Brussels, 26.11.2024

COM(2024) 957 final

Recommendation for a

COUNCIL RECOMMENDATION

with a view to bringing an end to the situation of an excessive deficit in Romania


Recommendation for a

COUNCIL RECOMMENDATION

with a view to bringing an end to the situation of an excessive deficit in Romania

THE COUNCIL OF THE EUROPEAN UNION,

Having regard to the Treaty on the Functioning of the European Union (TFEU), and in particular Article 126(7) thereof,

Having regard to the recommendation from the Commission,

Whereas:

(1)According to Article 126 of the TFEU, Member States shall avoid excessive government deficits.

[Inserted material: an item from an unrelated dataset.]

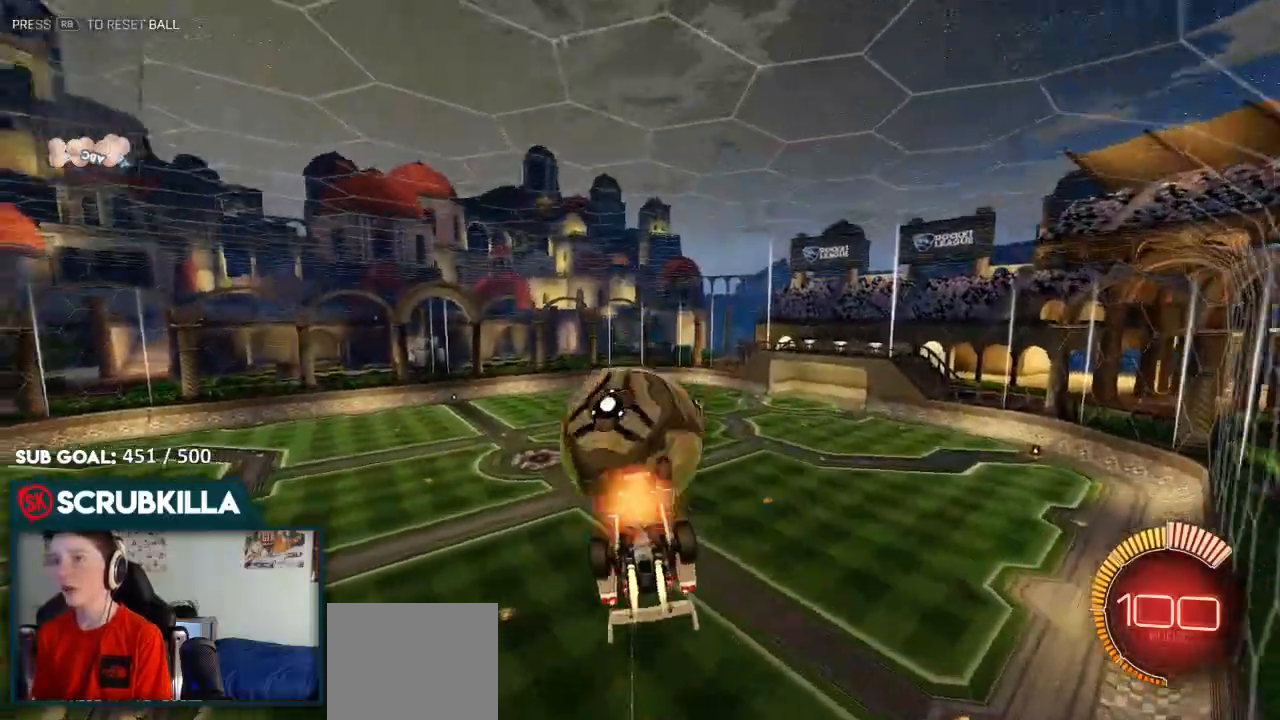
{"dt_ms": 500, "buttons": [], "left_stick": "right", "right_stick": "center"}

(2)The Stability and Growth Pact is based on the objective of sound government finances as a means of strengthening the conditions for price stability and for strong, sustainable and inclusive growth underpinned by financial stability, thereby supporting the achievement of the Union’s objectives for sustainable growth and employment.

(3)On 30 April 2024, the EU’s reformed economic governance framework entered into force. The framework includes Regulation (EU) 2024/1263 1 of 29 April 2024 on the effective coordination of economic policies and multilateral budgetary surveillance and repealing Council Regulation (EC) No 1466/97. It also includes Council Regulation (EU) 2024/1264 amending Council Regulation (EC) No 1467/97 2 on speeding up and clarifying the implementation of the excessive deficit procedure, as well as Council Directive (EU) 2024/1265 3 of 29 April 2024 amending Directive 2011/85/EU on requirements for budgetary frameworks of the Member States.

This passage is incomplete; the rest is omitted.